- Office of the Attorney General
Media Contact
Allie Zuliani, Deputy Press Secretary
Boston — Massachusetts Attorney General Andrea Joy Campbell today joined a coalition of 17 attorneys general in filing a lawsuit challenging the U.S. Department of Health and Human Services (HHS) over its cruel, arbitrary, and illegal effort to pull funding for longstanding teen reproductive and sexual health education programs unless states remove language affirming young people’s gender identity.
“Every student deserves to learn in an environment where their identities are respected, and our schools have an obligation to provide a comprehensive sexual education that supports the health and wellbeing of all students, including our LGBTQ+ youth,” said AG Campbell. “The Trump Administration’s attempt to hold this critical education funding hostage unless states agree to erase transgender and nonbinary people’s experiences from the curriculum is unlawful and deeply harmful to our young people.”
Massachusetts receives approximately $1 million annually through the Personal Responsibility Education Program (PREP) grant to educate teenagers on pregnancy and preventing the spread of sexually transmitted infections.

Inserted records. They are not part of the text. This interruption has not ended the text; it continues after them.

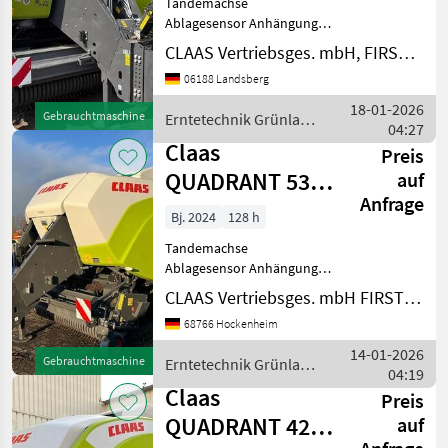
Tandemachse
Ablagesensor Anhängung:
Stützfuß, hydraulisch
CLAAS Vertriebsges. mbH, FIRST CLAAS USED Center Landsberg
Anzahl Blindmesser: 51
06188 Landsberg
Anzahl Messer: 51 Anzahl
Unterlegkeile: 2
18-01-2026
Gebrauchtmaschine
Erntetechnik Grünland
Arbeitsbreite: 235 cm
04:27
/ Claas
Ballenausstoßer Ball
Claas
Preis
QUADRANT 5300
auf
Anfrage
FC T+ST
Bj. 2024
128 h
Tandemachse
Ablagesensor Anhängung:
Stützfuß, hydraulisch
CLAAS Vertriebsges. mbH FIRST CLAAS USED Center Hockenheim
Anzahl Blindmesser: 40
68766 Hockenheim
Anzahl Messer: 51
Arbeitsbreite: 235 cm
14-01-2026
Gebrauchtmaschine
Erntetechnik Grünland
Ballenausstoßer Ballenmaß
04:19
/ Claas
Quader (in cm): 90
Claas
Preis
QUADRANT 4200
auf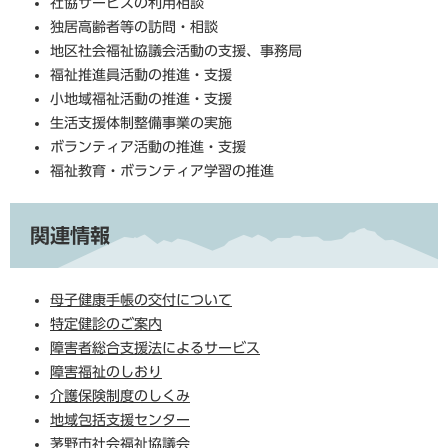
社協サービスの利用相談
独居高齢者等の訪問・相談
地区社会福祉協議会活動の支援、事務局
福祉推進員活動の推進・支援
小地域福祉活動の推進・支援
生活支援体制整備事業の実施
ボランティア活動の推進・支援
福祉教育・ボランティア学習の推進
関連情報
母子健康手帳の交付について
特定健診のご案内
障害者総合支援法によるサービス
障害福祉のしおり
介護保険制度のしくみ
地域包括支援センター
茅野市社会福祉協議会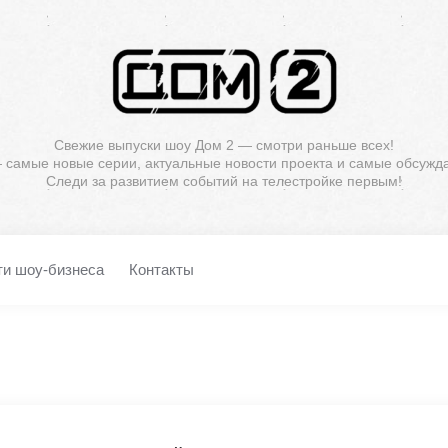
Свежие выпуски шоу Дом 2 — смотри раньше всех!
— самые новые серии, актуальные новости проекта и самые обсужд
Следи за развитием событий на телестройке первым!
ти шоу-бизнеса
Контакты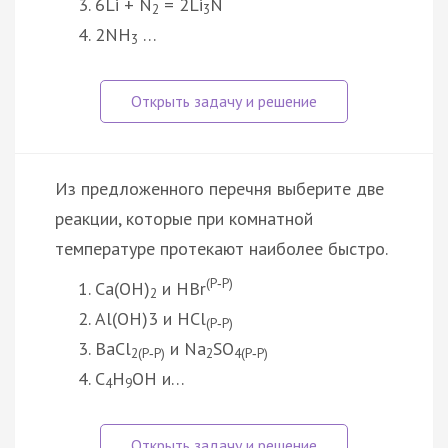
6Li + N
= 2Li
N
2
3
2NH
…
3
Из предложенного перечня выберите две
реакции, которые при комнатной
температуре протекают наиболее быстро.
(Р‑Р)
Ca(OH)
и HBr
2
Al(OH)3 и HCl
(Р‑Р)
BaCl
и Na
SO
2(Р‑Р)
2
4(Р‑Р)
C
H
OH и…
4
9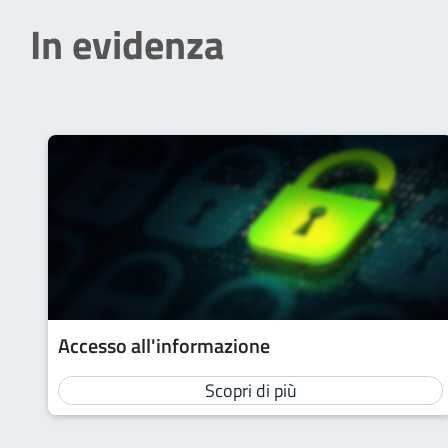
In evidenza
Accesso all'informazione
Scopri di più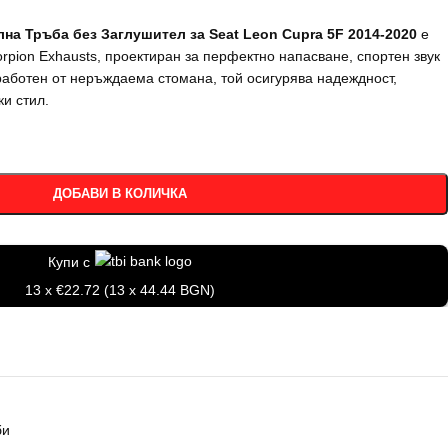
на Тръба без Заглушител за Seat Leon Cupra 5F 2014-2020
е
orpion Exhausts, проектиран за перфектно напасване, спортен звук
работен от неръждаема стомана, той осигурява надеждност,
и стил.
ДОБАВИ В КОЛИЧКА
Купи с
13 x €22.72 (13 x 44.44 BGN)
би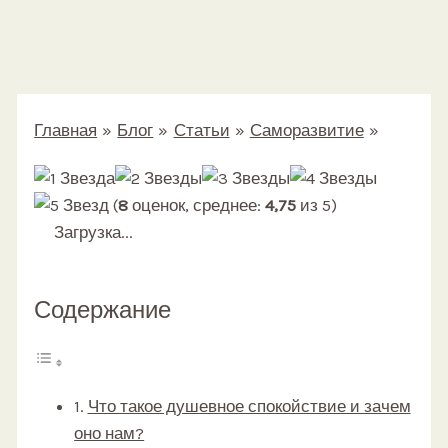
Главная
Блог
Статьи
Саморазвитие
Как обрести душевное спокойствие
(
8
оценок, среднее:
4,75
из 5)
Загрузка...
Содержание
Что такое душевное спокойствие и зачем
оно нам?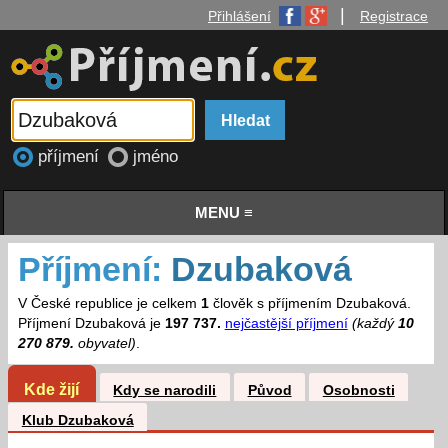
|
Přihlášení
Registrace
příjmení
jméno
MENU ≡
Příjmení:
Dzubaková
V České republice je celkem
1
člověk s příjmením Dzubaková.
Příjmení Dzubaková je
197 737.
nejčastější příjmení
(každý
10
270 879.
obyvatel)
.
Kde žijí
Kdy se narodili
Původ
Osobnosti
Klub Dzubaková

Congress created the PREP and the Title V Sexual Risk Avoidance Education grant programs with clear statutory requirements that content be medically accurate and culturally appropriate. The Trump Administration’s baseless claims that gender is absolute, fixed, and binary, and that any reference to transgender status or gender identity must be erased altogether, are at direct odds with those requirements. Forcing states to choose between violating federal law by using medically unsupported, incomplete program content or losing out on millions in critical grant funding puts states in an impossible position.
The attorneys general argue HHS’s actions violate the federal Administrative Procedure Act as well as the United States Constitution. The coalition states that unilaterally imposing these vague and harmful conditions usurp Congress’s spending power and violates the separation of powers.
With this lawsuit, the coalition asks the Court to declare HHS’s grant conditions unlawful.
Joining AG Campbell in filing the brief are the attorneys general of Colorado, Connecticut, the District of Columbia, Delaware, Hawaii, Illinois, Maryland, Maine, Michigan, Minnesota, New Jersey, New York, Oregon, Rhode Island, Washington, and Wisconsin.